Everything in the entries is to be written out exactly, except for the pictures.
********
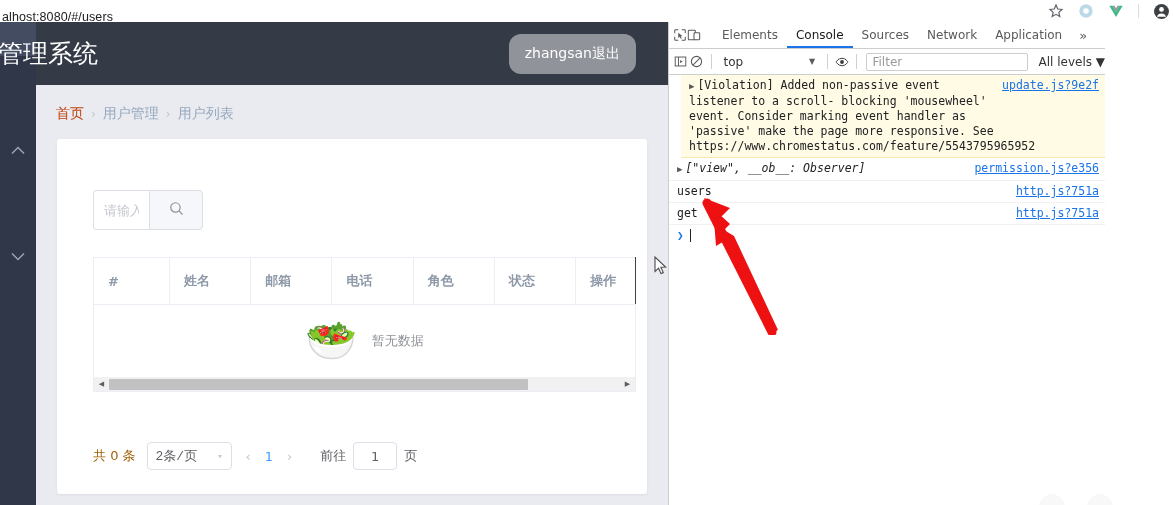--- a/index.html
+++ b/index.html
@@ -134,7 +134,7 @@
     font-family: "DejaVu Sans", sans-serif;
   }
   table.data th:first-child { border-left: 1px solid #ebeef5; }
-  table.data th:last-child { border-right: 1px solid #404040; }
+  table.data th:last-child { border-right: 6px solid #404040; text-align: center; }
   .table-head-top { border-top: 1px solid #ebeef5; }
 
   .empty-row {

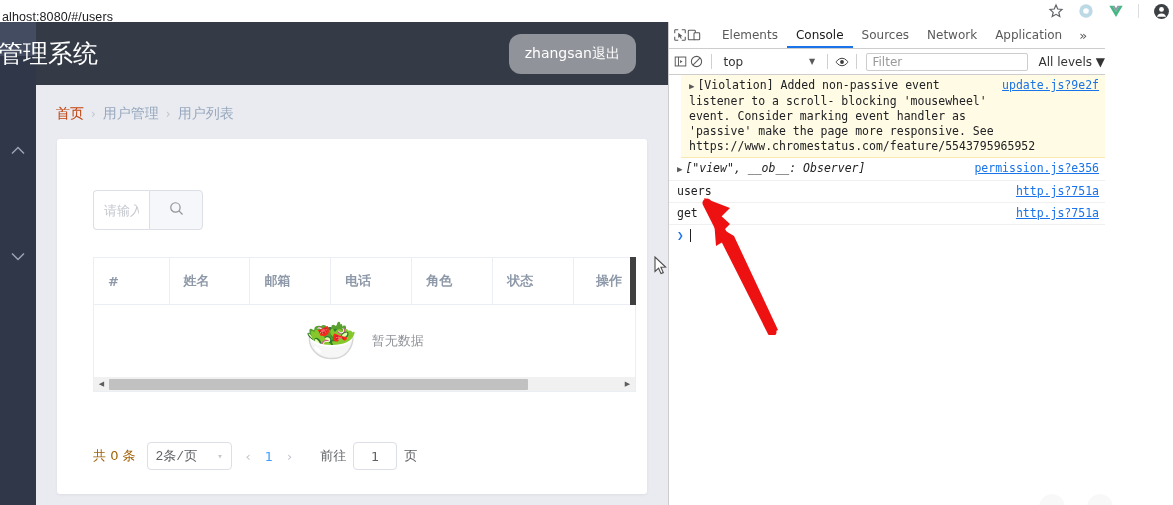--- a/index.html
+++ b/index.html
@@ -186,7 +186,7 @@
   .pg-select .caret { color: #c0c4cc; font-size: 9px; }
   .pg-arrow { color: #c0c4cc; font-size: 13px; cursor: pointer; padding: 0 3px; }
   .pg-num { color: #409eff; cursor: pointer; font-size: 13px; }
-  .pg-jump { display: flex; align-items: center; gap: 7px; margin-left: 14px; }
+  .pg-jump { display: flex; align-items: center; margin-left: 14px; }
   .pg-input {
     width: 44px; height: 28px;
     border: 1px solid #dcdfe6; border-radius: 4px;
********
**Reply**
--- a/index.html
+++ b/index.html
@@ -134,7 +134,7 @@
     font-family: "DejaVu Sans", sans-serif;
   }
   table.data th:first-child { border-left: 1px solid #ebeef5; }
-  table.data th:last-child { border-right: 1px solid #404040; }
+  table.data th:last-child { border-right: 6px solid #404040; text-align: center; }
   .table-head-top { border-top: 1px solid #ebeef5; }
 
   .empty-row {

--- a/index.html
+++ b/index.html
@@ -186,7 +186,7 @@
   .pg-select .caret { color: #c0c4cc; font-size: 9px; }
   .pg-arrow { color: #c0c4cc; font-size: 13px; cursor: pointer; padding: 0 3px; }
   .pg-num { color: #409eff; cursor: pointer; font-size: 13px; }
-  .pg-jump { display: flex; align-items: center; gap: 7px; margin-left: 14px; }
+  .pg-jump { display: flex; align-items: center; margin-left: 14px; }
   .pg-input {
     width: 44px; height: 28px;
     border: 1px solid #dcdfe6; border-radius: 4px;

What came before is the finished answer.